S.E. M. Gjorge Ivanov, Président

25 septembre 2009 (64e session)

Statement Summary: 

Le Président de l’ex-République yougoslave de Macédoine, M. GJORGE IVANOV, a rappelé devant la soixante-quatrième Assemblée générale des Nations Unies la « priorité absolue » qu’était la mise en œuvre des Objectifs du millénaire pour le développement.  Soulignant la nécessité urgente d’établir des critères durables en matière de respect de la nature et de l’environnement, Gjorge Ivanov a indiqué que son pays est activement engagé dans la réalisation des buts que s’est fixés la Convention-cadre des Nations Unies sur les changements climatiques (CCNUCC), il y a plus de 10 ans.

Se félicitant du thème de la session, le Président a fait valoir l’exemple unique que représente son pays en matière de cohabitation multiethnique et multiconfessionnelle.  Il a rappelé les « progrès impressionnants » réalisés par son pays, qui désormais espère engager les négociations sur son accession à l’Union européenne.  « Mon pays a rempli toutes les conditions préalables pour appartenir à l’OTAN », a ajouté le Président, réitérant son soutien à la coopération régionale et son engagement à de bonnes relations de voisinage et au dialogue.

« Tous les gouvernements de mon pays se sont concentrés sur les deux stratégies primordiales que sont l’adhésion à l’Union européenne et à l’OTAN », a martelé Gjorge Ivanov, qui partage les « valeurs euroatlantiques » et la vision commune sur l’élargissement de la zone de stabilité et de sécurité en Europe du Sud-Est.   Dans cette optique, le Président a souligné que « l’acte de notre voisin du sud qui a empêché l’entrée de mon pays à l’OTAN est contraire à l’Accord intérimaire de 1995 ». 
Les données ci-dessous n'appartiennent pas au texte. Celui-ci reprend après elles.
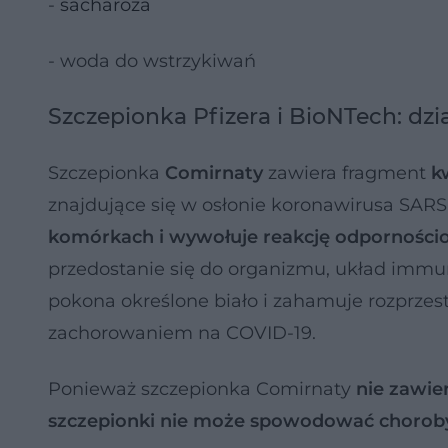
-
sacharoza
- woda do wstrzykiwań
Szczepionka Pfizera i BioNTech: dzi
Szczepionka
Comirnaty
zawiera fragment
k
znajdujące się w osłonie koronawirusa SAR
komórkach i wywołuje reakcję odpornośc
przedostanie się do organizmu, układ immu
pokona określone biało i zahamuje rozprzest
zachorowaniem na COVID-19.
Ponieważ szczepionka Comirnaty
nie zawie
szczepionki nie może spowodować chorob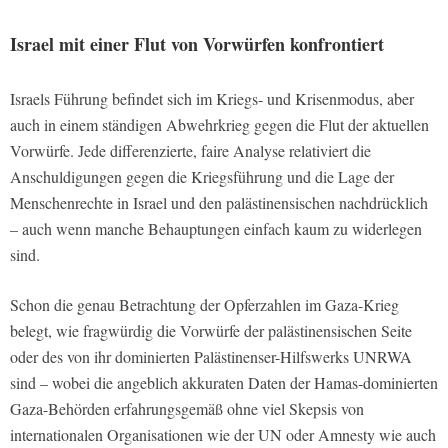
Israel mit einer Flut von Vorwürfen konfrontiert
Israels Führung befindet sich im Kriegs- und Krisenmodus, aber
auch in einem ständigen Abwehrkrieg gegen die Flut der aktuellen
Vorwürfe. Jede differenzierte, faire Analyse relativiert die
Anschuldigungen gegen die Kriegsführung und die Lage der
Menschenrechte in Israel und den palästinensischen nachdrücklich
– auch wenn manche Behauptungen einfach kaum zu widerlegen
sind.
Schon die genau Betrachtung der Opferzahlen im Gaza-Krieg
belegt, wie fragwürdig die Vorwürfe der palästinensischen Seite
oder des von ihr dominierten Palästinenser-Hilfswerks UNRWA
sind – wobei die angeblich akkuraten Daten der Hamas-dominierten
Gaza-Behörden erfahrungsgemäß ohne viel Skepsis von
internationalen Organisationen wie der UN oder Amnesty wie auch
Cet acte était motivé, a-t-il constaté, par la volonté d’influencer les résultats des négociations tenues sous les auspices des Nations Unies.  Cependant, le Président a insisté sur le fait que son pays était sincèrement engagé dans le processus de règlement du différend qui l’oppose à son voisin du sud, dans le cadre du mécanisme mis en place par les résolutions de l’ONU.
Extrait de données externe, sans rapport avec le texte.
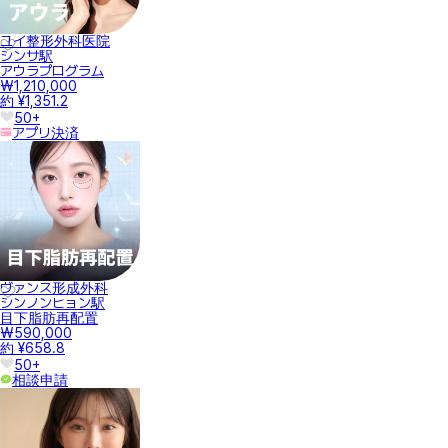
ユイ整形外科医院
シンサ駅
アウラプログラム
₩1,210,000
約 ¥1,351.2
50+
アプリ決済
ヴァンス形成外科
シンノンヒョン駅
目下脂肪再配置
₩590,000
約 ¥658.8
50+
相談申請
Mon pays, a ajouté le Président, espère que malgré « l’absurdité du différend », le seul obstacle qui l’empêche d’accéder à la famille euroatlantique sera levé.  Malgré, a-t-il poursuivi, la violation flagrante des obligations internationales perpétrée par le voisin du sud et à propos de laquelle le pays a fait appel devant la Cour internationale de Justice (CIJ), mon pays demeure convaincu du pouvoir du dialogue et continue de participer au processus de négociations avec la Grèce.

En l’occurrence, a-t-il précisé, le seul cadre demeure les résolutions de l’ONU.  Mon pays, a prévenu le Président, acceptera toute solution raisonnable qui n’affectera ni ne niera son identité nationale, culturelle et linguistique.  Il n’est pas de droit plus souverain que le droit à l’autodétermination et à l’auto-identification, a insisté le Président, en espérant que la Grèce abandonnera sa politique consistant à prendre des décisions, « en se prévalant de son pouvoir », pour influencer négativement les résultats des négociations.